4.04.2011

Chained to the Kitchen

I feel like I spent the weekend cooking, doing dishes and folding laundry {all while watching General Conference, of course}. I ground some wheat and made four more loaves of bread, two batches of Orange Olive Oil cake, no-bake cookies with almond butter, and crepes.

All that effort, and two of my boys still refused to eat dinner last night or breakfast this morning. They'd live off of cereal if they could. Drives. Me. Nuts.

Wanna make some bread? I use this recipe:

Combine:
3 Tbs yeast and 1 cup lukewarm water. Set aside.

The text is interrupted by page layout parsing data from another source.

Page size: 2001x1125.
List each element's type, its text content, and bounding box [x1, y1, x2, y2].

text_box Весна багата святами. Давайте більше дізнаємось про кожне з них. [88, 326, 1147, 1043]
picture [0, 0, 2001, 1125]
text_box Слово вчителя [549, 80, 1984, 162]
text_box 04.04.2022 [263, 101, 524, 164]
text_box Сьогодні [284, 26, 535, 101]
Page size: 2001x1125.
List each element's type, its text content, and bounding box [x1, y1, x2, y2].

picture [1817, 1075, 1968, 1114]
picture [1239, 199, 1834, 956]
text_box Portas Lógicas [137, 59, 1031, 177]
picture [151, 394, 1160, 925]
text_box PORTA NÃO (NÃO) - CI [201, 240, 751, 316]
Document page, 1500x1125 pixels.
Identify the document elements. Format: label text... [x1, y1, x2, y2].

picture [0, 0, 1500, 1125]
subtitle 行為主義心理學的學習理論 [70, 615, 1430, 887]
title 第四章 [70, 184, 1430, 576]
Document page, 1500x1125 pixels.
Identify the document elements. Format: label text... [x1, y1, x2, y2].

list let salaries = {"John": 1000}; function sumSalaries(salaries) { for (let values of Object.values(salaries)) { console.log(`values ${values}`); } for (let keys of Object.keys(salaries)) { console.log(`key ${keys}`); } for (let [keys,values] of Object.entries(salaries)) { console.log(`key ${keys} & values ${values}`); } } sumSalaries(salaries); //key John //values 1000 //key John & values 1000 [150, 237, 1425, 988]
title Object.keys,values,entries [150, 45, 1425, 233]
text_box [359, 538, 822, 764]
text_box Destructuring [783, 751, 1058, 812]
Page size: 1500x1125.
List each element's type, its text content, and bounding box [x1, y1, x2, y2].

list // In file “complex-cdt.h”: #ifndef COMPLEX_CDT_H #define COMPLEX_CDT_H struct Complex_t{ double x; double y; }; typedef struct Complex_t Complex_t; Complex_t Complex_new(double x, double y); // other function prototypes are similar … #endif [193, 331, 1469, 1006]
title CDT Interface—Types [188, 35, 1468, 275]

4 cups of milk {I make mine using dry milk and VERY HOT water}

Add:
1 cup honey
5 tsp salt
1/2 c oil
the yeast mixture
7 cups of flour

Mix well. Add another 7 cups of flour, one cup at a time. Let rise until doubled in size. Punch down, divide into 4 loaves, and bake at 350 for 40 minutes. Serve with butter and homemade jam.

{images from West Elm}

9 comments:

The Dragonfly said...

Do you use a mixer (Kitchen Aid or Bosch) or do it all by hand? I'm not sure my Bosch could hold all that flour! But it sounds delish.

MelancholySmile said...

I use a Bosch and it works beautifully. The recipe also makes great crescent rolls.

Hannah Q. Parris said...

Thanks so much for sharing the recipe! I make a lot of pita bread, pizza dough, and other bready items, but haven't found a loaf recipe that I love. Can't wait to try it!

Janae said...

Way to go on the cooking--I hear you on never pleasing everyone in the family. Do you use all whole wheat or half and half? Does the bread seem dense?

MelancholySmile said...

I like it best when it's half and half, but lately I've been saving the white flour for cakes and stuff, so the bread is 100% whole wheat. It's not too dense-- I use hard white wheat instead of red wheat.

Hannah Q. Parris said...

You inspired me to have a baking day. I made two loaves of your bread with half whole wheat and half bread flour - delicious! And I tried the orange olive oil cake, too, since I have orange trees in the backyard. My husband and I can't stop eating it. Then I finished up the kitchen day with homemade pasta and spinach-edamame pesto. Thanks for the food inspiration & recipes!

The Starter House said...

hey! does... oh no i forgot what you call him on your blog...uhm...does your littlest one eat this bread? there is honey in it...does that matter? i'd really like to make your recipe because sbug says you would probably have the tried and true, one and only best bread recipe ever. he recalls you lived off of bread and you were always experimenting with bread to find the best recipe...

i'm just worried about the honey...should i be? does cooking it kill possible honeybee bacteria that we are so worried about?

Ahhh botulism!

okay... just curious if you feed it to the baby...

MelancholySmile said...

Oops! I gave Baby R a piece of the bread this morning-- totally forgot about the honey.

Normally, no, I don't give him anything with honey, even if it's cooked, boiled or baked-- including Honey Nut Cheerios. Apparently, botulism spores are really hard to kill.

You could substitute sugar in the meantime, or just keep the delicious home-cooked bread to yourself until he's a year old. :)

Nicole said...

I read the ingredients once and it seems that most "honey nut" cheerios actually don't have honey or nuts, just flavoring:). Lucky for us because our baby loves them! Though the unsweetened version is probably much healthier!